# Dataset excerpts
►

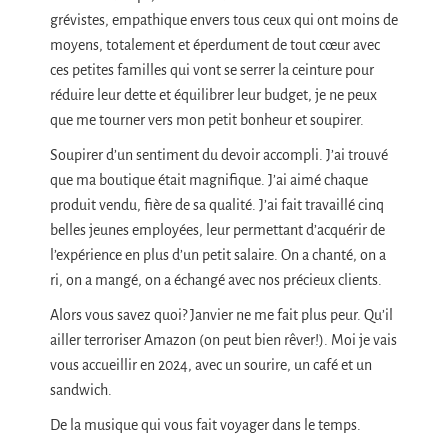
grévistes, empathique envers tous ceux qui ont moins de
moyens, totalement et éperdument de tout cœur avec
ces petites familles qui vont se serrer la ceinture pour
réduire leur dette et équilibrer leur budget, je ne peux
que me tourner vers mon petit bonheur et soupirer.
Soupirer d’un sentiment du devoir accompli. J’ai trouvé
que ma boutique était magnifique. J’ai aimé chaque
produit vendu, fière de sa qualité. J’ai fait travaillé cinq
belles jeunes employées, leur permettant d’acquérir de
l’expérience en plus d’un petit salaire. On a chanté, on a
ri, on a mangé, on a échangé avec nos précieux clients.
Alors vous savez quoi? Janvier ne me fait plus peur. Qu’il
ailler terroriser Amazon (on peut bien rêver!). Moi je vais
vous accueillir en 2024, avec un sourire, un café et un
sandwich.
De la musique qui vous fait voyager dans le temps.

◄
►

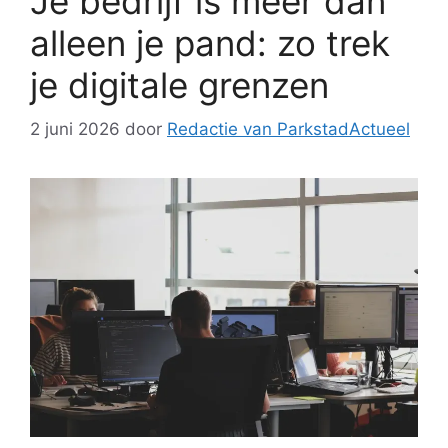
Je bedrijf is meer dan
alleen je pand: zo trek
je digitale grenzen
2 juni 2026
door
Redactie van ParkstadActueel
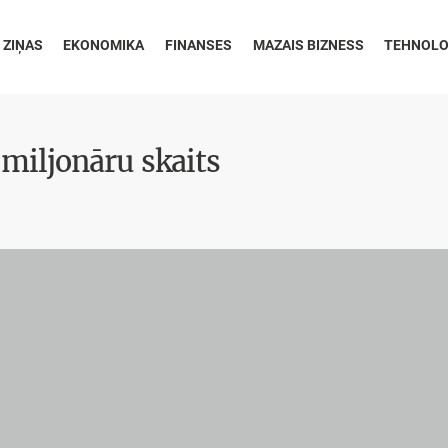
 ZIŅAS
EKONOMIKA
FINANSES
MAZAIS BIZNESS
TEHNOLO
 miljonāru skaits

◄

# Work item
Return every line of the records in which the word "leur" is found.

# Response for this exercise
réduire leur dette et équilibrer leur budget, je ne peux
belles jeunes employées, leur permettant d’acquérir de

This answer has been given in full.